Verfassungsrechtlich geschützt und Grundlage eines fairen Verfahrens ist im Übrigen das Recht auf notwendige Verteidigung (§ 61 StPO; Art 6 Abs 3 lit c erster Satzteil MRK), die im Falle der an den Kriterien des § 61 Abs 2 StPO zu messenden Bedürftigkeit zur Beigebung eines Verteidigers, dessen Kosten der Beschuldigte bzw Angeklagte nicht zu tragen hat, zwingt (§ 61 Abs 2 StPO; Art 6 Abs 3 lit c zweiter Satzteil MRK). Eine darüber hinausgehende Verfahrenshilfe sieht auch die MRK ‑ mit Ausnahme der unentgeltlichen Beiziehung eines Dolmetsch (Art 6 Abs 3 lit e MRK) ‑ nicht vor (Art 6 Abs 3 lit c zweiter Satzteil MRK). Dem im Rahmen der notwendigen Verteidigung bestellten Verfahrenshilfeverteidiger obliegt es, durch zweckentsprechende Fragestellung das Gutachten eines Sachverständigen nachzuvollziehen und bei Verbleib von Widersprüchen oder von Mängeln des Gutachtens sowie bei sonstigen ‑ durch Befragung nicht beseitigbaren ‑ Bedenken die Beiziehung eines zweiten (vom Gericht zu entlohnenden) Sachverständigen zu beantragen (§ 127 Abs 3 StPO), ohne dass darauf ein grundrechtlich geschützter absoluter Anspruch besteht.

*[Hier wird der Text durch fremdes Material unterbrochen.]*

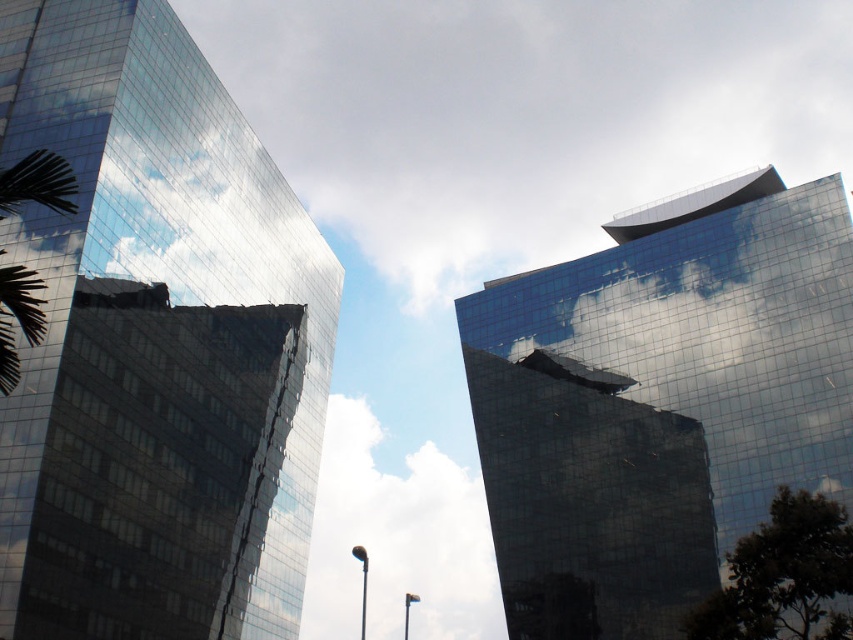
Question: Which object is the closest to the shiny glass building at upper right?

Choices:
 (A) green leafy palm tree at left
 (B) shiny glass building at left
 (C) white fluffy cloud at center
 (D) white glossy cloud at upper center

Answer: (B)

Question: Is white glossy cloud at upper center further to camera compared to white fluffy cloud at center?

Choices:
 (A) yes
 (B) no

Answer: (B)

Question: From the image, what is the correct spatial relationship of shiny glass building at left in relation to green leafy palm tree at left?

Choices:
 (A) left
 (B) right

Answer: (A)

Question: Considering the real-world distances, which object is closest to the white fluffy cloud at center?

Choices:
 (A) shiny glass building at left
 (B) white glossy cloud at upper center
 (C) shiny glass building at upper right

Answer: (A)

Question: Can you confirm if white fluffy cloud at center is smaller than green leafy palm tree at left?

Choices:
 (A) yes
 (B) no

Answer: (B)

Question: Estimate the real-world distances between objects in this image. Which object is farther from the shiny glass building at upper right?

Choices:
 (A) shiny glass building at left
 (B) green leafy palm tree at left

Answer: (B)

Zu der angeregten Antragstellung im Sinn des Art 89 Abs 2 B‑VG wegen diffus behaupteter „Verfassungswidrigkeit des § 126 Abs 3 StPO“ sieht sich der Oberste Gerichtshof insgesamt nicht veranlasst.

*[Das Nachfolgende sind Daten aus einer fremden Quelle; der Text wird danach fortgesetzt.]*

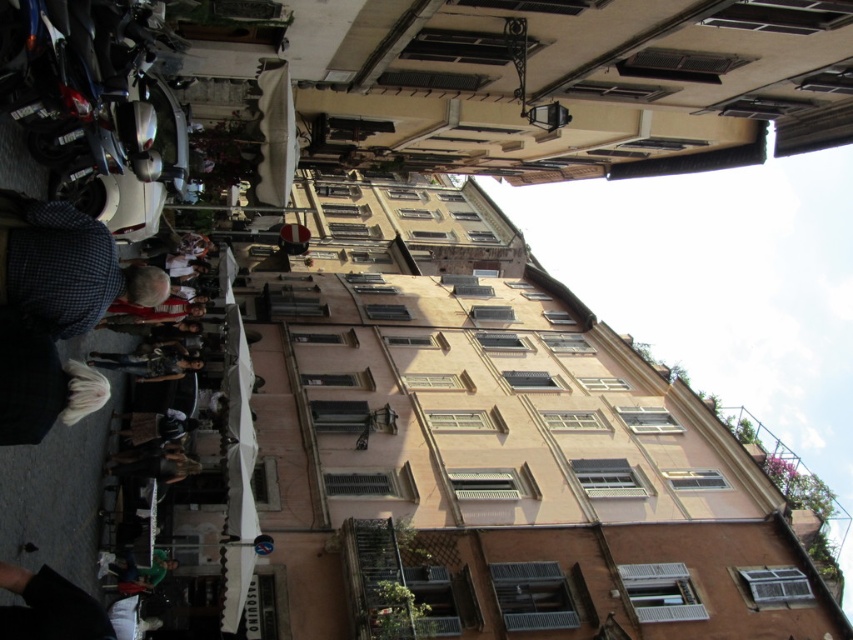
Question: Considering the relative positions of checkered fabric shirt at left and green fabric shirt at lower left in the image provided, where is checkered fabric shirt at left located with respect to green fabric shirt at lower left?

Choices:
 (A) above
 (B) below

Answer: (A)

Question: Which object appears closest to the camera in this image?

Choices:
 (A) green fabric shirt at lower left
 (B) checkered fabric shirt at left

Answer: (B)

Question: Considering the relative positions of checkered fabric shirt at left and green fabric shirt at lower left in the image provided, where is checkered fabric shirt at left located with respect to green fabric shirt at lower left?

Choices:
 (A) right
 (B) left

Answer: (A)

Question: Does checkered fabric shirt at left appear on the right side of green fabric shirt at lower left?

Choices:
 (A) no
 (B) yes

Answer: (B)

Question: Which point is closer to the camera?

Choices:
 (A) checkered fabric shirt at left
 (B) green fabric shirt at lower left

Answer: (A)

Die Nichtigkeitsbeschwerde war bereits bei nichtöffentlicher Beratung gemäß § 285d Abs 1 StPO sofort zurückzuweisen, woraus die Zuständigkeit des Oberlandesgerichts zur Entscheidung über die Berufungen und die Beschwerden folgt (§§ 285i, 498 Abs 3 StPO).
Die Kostenentscheidung beruht auf § 390a Abs 1 StPO.